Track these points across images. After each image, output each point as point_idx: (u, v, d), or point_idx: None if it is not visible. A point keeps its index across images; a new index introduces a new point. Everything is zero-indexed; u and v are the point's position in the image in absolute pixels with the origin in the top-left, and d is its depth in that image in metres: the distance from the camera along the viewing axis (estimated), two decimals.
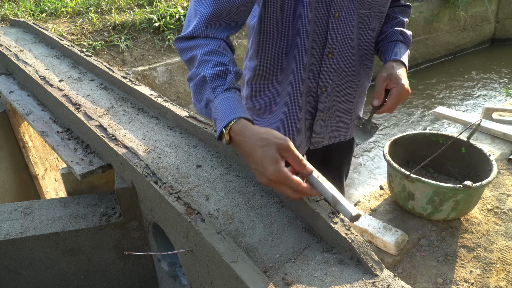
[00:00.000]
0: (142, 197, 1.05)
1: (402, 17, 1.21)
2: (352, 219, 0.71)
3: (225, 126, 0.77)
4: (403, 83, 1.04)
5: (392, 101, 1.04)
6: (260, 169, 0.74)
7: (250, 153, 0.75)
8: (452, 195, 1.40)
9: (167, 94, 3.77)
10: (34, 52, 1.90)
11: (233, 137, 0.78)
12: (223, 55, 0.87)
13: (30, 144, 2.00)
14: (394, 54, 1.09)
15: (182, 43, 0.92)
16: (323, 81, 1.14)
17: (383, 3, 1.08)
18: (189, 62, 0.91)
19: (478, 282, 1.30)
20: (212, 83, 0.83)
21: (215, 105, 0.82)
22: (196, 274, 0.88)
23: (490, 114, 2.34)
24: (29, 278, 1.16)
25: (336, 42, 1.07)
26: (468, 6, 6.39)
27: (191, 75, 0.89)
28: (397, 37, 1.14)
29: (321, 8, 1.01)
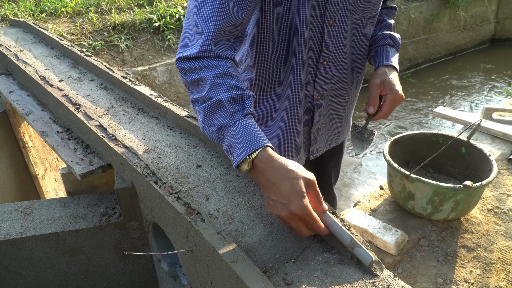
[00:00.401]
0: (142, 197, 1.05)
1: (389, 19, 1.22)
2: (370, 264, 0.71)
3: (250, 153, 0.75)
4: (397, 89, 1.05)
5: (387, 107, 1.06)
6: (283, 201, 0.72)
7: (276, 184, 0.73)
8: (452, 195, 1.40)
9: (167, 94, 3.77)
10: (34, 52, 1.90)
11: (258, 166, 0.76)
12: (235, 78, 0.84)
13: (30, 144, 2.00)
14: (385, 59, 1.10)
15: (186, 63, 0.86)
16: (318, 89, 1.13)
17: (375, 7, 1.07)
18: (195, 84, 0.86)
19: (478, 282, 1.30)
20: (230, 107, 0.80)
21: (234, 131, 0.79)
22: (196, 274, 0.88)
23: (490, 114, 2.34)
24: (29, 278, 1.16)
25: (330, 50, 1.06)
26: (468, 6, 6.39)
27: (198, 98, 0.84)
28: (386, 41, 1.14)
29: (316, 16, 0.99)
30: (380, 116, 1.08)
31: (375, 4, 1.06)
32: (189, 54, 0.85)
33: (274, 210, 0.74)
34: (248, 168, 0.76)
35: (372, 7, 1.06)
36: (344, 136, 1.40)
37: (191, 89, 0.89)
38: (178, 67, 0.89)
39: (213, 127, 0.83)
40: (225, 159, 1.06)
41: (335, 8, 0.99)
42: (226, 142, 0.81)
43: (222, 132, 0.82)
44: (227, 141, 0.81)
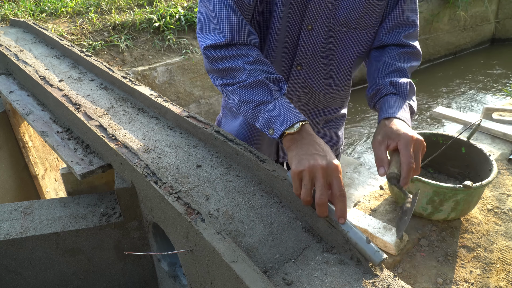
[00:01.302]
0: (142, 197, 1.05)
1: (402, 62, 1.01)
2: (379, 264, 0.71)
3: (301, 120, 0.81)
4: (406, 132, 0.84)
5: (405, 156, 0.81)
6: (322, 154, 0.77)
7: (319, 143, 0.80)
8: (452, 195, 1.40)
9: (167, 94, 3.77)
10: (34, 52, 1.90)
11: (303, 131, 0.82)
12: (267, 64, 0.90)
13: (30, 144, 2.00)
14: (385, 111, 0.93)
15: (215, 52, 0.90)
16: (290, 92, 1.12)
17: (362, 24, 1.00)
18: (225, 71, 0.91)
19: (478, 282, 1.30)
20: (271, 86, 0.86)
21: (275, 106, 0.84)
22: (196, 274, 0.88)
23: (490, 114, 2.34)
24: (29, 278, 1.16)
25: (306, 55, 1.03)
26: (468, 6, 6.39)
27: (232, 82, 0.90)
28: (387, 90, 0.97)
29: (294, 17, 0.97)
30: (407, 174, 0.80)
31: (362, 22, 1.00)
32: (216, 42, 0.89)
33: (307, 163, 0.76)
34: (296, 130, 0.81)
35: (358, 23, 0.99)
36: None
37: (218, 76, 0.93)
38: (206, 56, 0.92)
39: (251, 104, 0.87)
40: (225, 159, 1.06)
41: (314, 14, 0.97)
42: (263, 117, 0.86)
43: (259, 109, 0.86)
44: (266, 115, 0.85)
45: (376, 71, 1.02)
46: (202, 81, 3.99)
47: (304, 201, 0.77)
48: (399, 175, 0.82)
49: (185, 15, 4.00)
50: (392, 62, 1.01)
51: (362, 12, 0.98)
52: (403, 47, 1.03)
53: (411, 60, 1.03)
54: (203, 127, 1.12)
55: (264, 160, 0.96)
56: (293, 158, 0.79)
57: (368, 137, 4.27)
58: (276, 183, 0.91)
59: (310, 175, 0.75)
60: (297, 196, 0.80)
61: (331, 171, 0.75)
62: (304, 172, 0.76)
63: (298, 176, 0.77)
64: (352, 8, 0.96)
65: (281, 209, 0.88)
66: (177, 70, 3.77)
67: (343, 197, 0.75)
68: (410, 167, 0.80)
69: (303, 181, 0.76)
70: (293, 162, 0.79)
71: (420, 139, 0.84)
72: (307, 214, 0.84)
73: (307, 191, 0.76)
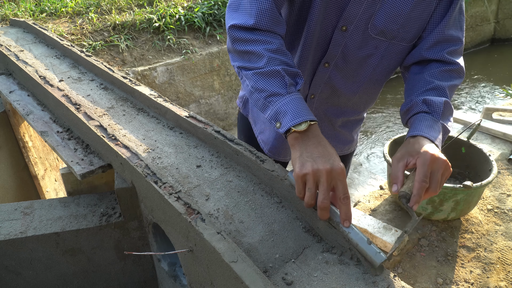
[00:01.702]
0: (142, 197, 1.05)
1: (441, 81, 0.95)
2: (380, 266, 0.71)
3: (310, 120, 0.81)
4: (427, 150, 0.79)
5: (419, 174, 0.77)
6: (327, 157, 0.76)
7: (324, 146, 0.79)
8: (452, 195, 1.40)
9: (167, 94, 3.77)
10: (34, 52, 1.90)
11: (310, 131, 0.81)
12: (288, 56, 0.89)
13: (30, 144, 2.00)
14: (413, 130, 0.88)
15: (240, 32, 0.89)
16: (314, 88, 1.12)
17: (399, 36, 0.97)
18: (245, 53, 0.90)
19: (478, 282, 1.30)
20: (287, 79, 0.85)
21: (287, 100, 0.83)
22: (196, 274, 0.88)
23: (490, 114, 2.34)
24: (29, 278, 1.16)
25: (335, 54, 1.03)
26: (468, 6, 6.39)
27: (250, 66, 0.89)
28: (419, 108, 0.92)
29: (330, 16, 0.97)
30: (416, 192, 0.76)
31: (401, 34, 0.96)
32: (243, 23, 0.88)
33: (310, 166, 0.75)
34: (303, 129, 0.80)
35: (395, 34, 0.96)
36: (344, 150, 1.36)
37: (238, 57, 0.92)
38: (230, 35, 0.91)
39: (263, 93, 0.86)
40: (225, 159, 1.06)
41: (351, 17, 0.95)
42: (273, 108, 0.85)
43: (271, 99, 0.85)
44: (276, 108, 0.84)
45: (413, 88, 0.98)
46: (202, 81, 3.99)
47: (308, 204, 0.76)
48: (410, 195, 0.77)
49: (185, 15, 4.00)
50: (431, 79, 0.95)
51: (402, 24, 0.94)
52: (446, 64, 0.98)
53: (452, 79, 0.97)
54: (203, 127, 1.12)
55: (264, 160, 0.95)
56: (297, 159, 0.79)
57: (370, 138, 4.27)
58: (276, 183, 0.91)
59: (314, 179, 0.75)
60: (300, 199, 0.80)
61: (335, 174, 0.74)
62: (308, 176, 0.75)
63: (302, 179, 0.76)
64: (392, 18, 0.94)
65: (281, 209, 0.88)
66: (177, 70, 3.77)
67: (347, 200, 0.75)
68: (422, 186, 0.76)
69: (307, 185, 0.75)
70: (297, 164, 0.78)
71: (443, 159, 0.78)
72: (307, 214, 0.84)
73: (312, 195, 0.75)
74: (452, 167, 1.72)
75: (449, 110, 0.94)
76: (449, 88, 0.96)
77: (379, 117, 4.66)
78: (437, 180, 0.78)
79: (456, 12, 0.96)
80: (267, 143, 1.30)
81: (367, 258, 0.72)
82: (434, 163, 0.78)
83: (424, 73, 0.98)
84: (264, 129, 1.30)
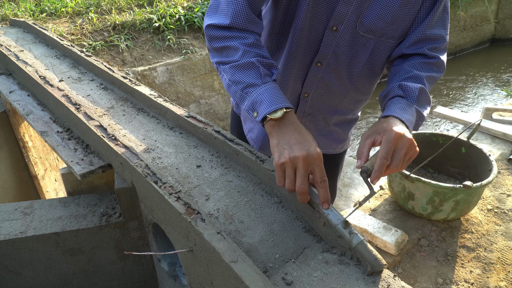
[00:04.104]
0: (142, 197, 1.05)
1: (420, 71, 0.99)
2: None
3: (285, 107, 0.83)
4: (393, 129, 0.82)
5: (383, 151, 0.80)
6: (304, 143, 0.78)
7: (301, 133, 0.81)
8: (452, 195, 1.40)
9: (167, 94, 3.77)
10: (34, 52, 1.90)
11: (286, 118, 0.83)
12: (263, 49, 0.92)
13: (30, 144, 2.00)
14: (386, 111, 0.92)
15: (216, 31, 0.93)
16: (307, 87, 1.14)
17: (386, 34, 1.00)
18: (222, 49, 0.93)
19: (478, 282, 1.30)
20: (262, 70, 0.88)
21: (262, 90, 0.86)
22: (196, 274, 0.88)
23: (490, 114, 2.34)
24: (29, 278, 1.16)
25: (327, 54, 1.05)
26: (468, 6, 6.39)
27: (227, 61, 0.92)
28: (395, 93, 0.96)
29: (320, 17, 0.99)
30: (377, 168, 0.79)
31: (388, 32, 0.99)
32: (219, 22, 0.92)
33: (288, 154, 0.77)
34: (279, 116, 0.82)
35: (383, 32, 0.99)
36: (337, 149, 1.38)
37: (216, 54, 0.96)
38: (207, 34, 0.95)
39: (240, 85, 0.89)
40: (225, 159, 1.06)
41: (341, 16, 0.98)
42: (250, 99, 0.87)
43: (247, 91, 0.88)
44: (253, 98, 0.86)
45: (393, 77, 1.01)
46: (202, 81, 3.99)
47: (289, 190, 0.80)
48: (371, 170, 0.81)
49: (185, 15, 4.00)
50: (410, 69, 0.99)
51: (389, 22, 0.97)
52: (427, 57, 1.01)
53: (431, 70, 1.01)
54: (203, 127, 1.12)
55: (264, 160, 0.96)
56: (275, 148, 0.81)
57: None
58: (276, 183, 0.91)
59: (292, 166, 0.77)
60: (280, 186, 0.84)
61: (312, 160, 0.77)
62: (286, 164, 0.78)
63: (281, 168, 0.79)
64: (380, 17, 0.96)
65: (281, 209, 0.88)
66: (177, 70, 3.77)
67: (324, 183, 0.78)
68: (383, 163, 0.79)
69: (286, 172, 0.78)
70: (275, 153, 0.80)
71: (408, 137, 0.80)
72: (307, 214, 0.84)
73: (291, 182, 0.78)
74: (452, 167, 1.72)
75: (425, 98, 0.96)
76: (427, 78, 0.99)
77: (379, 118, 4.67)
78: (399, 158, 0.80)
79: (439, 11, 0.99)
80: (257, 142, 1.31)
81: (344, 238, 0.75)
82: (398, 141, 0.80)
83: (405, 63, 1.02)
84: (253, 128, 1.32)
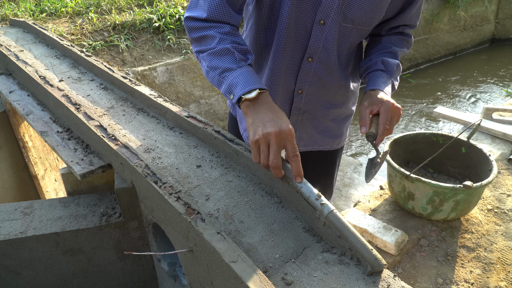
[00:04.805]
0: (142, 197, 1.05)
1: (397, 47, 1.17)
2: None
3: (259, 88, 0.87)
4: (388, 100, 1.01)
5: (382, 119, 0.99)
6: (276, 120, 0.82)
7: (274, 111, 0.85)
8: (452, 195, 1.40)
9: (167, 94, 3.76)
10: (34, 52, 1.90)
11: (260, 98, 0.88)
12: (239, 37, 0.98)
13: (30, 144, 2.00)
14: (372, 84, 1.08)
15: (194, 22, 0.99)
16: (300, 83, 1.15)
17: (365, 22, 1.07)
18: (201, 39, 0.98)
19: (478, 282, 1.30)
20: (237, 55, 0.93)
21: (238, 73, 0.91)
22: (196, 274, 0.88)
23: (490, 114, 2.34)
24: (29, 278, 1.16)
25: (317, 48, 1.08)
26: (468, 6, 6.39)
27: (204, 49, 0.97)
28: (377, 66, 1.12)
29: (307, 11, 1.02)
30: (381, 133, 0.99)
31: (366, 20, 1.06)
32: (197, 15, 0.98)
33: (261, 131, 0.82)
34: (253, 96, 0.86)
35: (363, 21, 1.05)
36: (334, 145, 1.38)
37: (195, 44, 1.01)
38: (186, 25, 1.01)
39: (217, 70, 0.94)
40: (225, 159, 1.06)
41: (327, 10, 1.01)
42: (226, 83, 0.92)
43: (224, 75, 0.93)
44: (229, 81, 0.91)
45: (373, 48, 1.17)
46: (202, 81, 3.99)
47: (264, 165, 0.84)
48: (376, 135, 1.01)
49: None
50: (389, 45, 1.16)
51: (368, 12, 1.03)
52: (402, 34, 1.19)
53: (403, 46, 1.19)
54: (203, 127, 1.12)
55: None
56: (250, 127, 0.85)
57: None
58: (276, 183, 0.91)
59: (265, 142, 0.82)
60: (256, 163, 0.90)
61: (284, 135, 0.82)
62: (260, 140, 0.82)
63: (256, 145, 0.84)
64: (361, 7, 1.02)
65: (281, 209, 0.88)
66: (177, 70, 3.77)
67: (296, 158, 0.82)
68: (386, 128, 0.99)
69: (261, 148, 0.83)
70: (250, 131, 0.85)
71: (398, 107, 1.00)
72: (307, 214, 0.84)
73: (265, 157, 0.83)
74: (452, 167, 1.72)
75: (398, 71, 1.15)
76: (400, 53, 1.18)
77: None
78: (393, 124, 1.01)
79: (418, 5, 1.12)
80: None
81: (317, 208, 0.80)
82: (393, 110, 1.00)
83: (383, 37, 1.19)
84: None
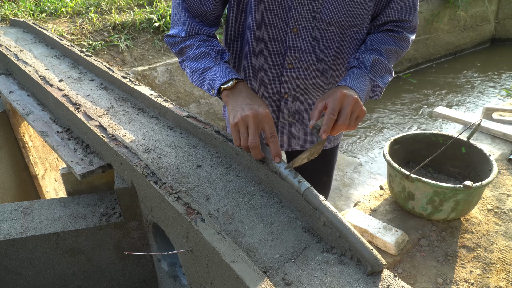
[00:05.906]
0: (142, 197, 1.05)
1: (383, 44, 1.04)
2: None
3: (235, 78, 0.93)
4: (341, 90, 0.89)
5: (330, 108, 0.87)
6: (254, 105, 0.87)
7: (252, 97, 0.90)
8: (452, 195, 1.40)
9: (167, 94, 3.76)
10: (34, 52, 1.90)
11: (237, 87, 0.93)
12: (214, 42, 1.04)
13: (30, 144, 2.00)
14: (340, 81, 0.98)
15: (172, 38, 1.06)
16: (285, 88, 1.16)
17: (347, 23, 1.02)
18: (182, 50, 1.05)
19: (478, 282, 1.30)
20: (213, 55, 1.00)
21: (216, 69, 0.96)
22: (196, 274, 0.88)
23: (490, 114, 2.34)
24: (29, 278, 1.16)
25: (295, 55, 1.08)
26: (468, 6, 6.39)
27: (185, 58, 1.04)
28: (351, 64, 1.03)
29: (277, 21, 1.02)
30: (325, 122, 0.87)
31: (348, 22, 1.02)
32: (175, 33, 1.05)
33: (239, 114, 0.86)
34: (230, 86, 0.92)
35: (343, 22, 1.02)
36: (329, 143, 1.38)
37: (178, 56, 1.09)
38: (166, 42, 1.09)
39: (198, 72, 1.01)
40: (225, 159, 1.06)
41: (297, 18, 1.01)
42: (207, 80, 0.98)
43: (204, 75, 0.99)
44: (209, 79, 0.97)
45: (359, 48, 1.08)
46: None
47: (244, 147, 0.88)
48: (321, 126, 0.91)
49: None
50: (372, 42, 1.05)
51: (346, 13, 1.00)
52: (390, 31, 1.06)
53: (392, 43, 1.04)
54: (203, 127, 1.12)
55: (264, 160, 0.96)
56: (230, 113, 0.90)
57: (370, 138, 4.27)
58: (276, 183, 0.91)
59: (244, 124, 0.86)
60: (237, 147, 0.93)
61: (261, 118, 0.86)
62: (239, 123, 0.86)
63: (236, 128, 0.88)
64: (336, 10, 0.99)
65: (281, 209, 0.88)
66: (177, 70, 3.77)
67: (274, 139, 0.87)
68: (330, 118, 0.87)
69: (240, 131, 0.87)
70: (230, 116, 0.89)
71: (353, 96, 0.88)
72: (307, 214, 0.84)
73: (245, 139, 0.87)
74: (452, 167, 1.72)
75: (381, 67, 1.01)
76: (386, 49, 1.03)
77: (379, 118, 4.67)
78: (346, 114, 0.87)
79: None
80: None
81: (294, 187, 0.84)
_____
**Description of the task**
Copy the records above exactly, beginning at the line that contains "20: (212, 83, 0.83)" and stopping after the line that contains "29: (321, 8, 1.01)".

**Completed task**
20: (212, 83, 0.83)
21: (215, 105, 0.82)
22: (196, 274, 0.88)
23: (490, 114, 2.34)
24: (29, 278, 1.16)
25: (336, 42, 1.07)
26: (468, 6, 6.39)
27: (191, 75, 0.89)
28: (397, 37, 1.14)
29: (321, 8, 1.01)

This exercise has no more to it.